Durante la segunda jornada del Congreso Aapresid 2026, realizada en Rosario, el investigador de la Universidad de Kentucky, Chad Lee, presentó las claves que han permitido a su región alcanzar altos rendimientos en maíz mediante un sistema basado en la información y la resiliencia del suelo. Con una trayectoria de 48 años aplicando la Siembra Directa, el experto estadounidense compartió cómo esta práctica ayuda a gestionar climas adversos y suelos complejos.
En el marco del Congreso Aapresid, el investigador Chad Lee instó a abandonar las decisiones por inercia y apostar a la inversión en investigación y al análisis de suelos para garantizar la productividad de las futuras generaciones.
Durante la segunda jornada del Congreso Aapresid 2026, realizada en Rosario, el investigador de la Universidad de Kentucky, Chad Lee, presentó las claves que han permitido a su región alcanzar altos rendimientos en maíz mediante un sistema basado en la información y la resiliencia del suelo.

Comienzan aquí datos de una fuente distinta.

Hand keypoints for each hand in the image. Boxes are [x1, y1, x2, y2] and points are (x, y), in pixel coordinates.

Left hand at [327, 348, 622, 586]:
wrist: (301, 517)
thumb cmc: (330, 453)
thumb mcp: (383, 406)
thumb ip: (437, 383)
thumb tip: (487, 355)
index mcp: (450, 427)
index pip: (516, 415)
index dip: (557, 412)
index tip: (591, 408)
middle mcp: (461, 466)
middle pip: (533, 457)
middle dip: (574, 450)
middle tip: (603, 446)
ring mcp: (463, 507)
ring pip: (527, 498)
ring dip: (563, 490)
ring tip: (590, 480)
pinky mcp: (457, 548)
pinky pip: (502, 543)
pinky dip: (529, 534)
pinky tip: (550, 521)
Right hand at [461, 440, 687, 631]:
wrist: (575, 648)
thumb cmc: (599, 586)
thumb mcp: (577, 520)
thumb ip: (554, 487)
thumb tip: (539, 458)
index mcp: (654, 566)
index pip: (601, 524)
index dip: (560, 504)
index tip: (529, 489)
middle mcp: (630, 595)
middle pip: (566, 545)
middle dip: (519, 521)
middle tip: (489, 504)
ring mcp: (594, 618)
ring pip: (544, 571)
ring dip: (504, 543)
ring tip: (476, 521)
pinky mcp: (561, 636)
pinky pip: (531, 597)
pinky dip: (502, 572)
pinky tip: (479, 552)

Con una trayectoria de 48 años aplicando la Siembra Directa, el experto estadounidense compartió cómo esta práctica ayuda a gestionar climas adversos y suelos complejos.

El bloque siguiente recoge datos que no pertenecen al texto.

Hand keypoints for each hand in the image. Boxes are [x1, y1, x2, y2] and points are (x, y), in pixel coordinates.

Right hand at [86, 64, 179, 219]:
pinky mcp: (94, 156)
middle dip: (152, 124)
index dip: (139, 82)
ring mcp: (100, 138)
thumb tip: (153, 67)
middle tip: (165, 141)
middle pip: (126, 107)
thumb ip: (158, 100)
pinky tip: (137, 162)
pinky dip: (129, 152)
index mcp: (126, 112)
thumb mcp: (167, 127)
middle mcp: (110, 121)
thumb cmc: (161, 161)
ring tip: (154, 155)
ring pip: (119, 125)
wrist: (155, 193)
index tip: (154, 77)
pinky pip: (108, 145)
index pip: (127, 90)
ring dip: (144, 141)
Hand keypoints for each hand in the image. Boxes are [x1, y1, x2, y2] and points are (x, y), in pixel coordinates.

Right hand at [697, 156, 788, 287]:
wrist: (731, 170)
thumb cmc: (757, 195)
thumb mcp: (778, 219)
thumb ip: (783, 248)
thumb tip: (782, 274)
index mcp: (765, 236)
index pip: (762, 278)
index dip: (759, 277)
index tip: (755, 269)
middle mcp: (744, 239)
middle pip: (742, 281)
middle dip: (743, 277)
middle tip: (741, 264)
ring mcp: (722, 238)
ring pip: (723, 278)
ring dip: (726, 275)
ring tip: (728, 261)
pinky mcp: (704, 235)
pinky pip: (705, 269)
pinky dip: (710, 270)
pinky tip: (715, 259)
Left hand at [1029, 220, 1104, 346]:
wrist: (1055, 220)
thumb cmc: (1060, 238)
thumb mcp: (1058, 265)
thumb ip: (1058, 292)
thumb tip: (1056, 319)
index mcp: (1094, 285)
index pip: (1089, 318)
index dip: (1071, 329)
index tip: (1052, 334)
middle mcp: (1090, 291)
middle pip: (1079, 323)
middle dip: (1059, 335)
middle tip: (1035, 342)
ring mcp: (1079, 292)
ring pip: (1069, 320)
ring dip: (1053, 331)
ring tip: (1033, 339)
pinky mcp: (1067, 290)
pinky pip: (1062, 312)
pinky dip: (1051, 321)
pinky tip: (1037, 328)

La ciencia como motor de la productividad
Uno de los pilares fundamentales expuestos por Lee es la necesidad de tomar decisiones basadas en datos y no por inercia. En Kentucky, el compromiso con la investigación es tal que 115 de los 120 condados del estado votaron a favor de aumentar el presupuesto para tareas de extensión universitaria.
“Solo quiero compartirles la manera en la que estamos logrando buenos resultados para producir más kilos de maíz y también construir un suelo resiliente para las próximas generaciones”, afirmó Lee, subrayando que la inversión en ciencia permite generar datos cada vez más precisos para el productor. Esta visión se apoya en una base sólida: la fertilización de precisión, respaldada por 70 años de análisis de suelos validados académicamente.
Diferencias y desafíos del sistema estadounidense
El especialista remarcó contrastes significativos entre la producción en Kentucky y la argentina. Mientras que en las zonas maiceras locales predomina el alquiler, en Kentucky los productores suelen ser dueños de sus tierras y trabajan en parcelas pequeñas de entre 7 y 15 hectáreas. Estos campos presentan ondulaciones marcadas que condicionan las labranzas, lo que vuelve a la Siembra Directa una herramienta indispensable.
Además, el manejo logístico en Kentucky presenta particularidades únicas:
- Ventana de siembra crítica: Cuentan con apenas 11 a 14 días para sembrar debido a las lluvias frecuentes, lo que exige procesos sumamente ágiles.
- Cosecha anticipada: El grano se trilla con un 28% de humedad, lo que otorga una ventaja logística estratégica.
- Sinergia con el Bourbon: Aproximadamente el 10% del volumen de maíz se destina a las destilerías de whisky bourbon, creando una cooperación estrecha entre agricultores, industria y universidad.
Un combo ganador para el futuro
Pese a que Kentucky enfrenta inviernos más fríos y mayores riesgos climáticos, la Siembra Directa les ha permitido reducir la necesidad total de nitrógeno. Lee cerró su exposición elogiando el liderazgo de la agricultura argentina y reafirmó que el éxito reside en una combinación de Siembra Directa, análisis de suelos, rotación de cultivos y cultivos de cobertura.
Para el experto, el camino hacia una intensificación inteligente implica adaptar respuestas a cada sistema particular, logrando el doble objetivo de producir más y, simultáneamente, seguir construyendo la salud del suelo.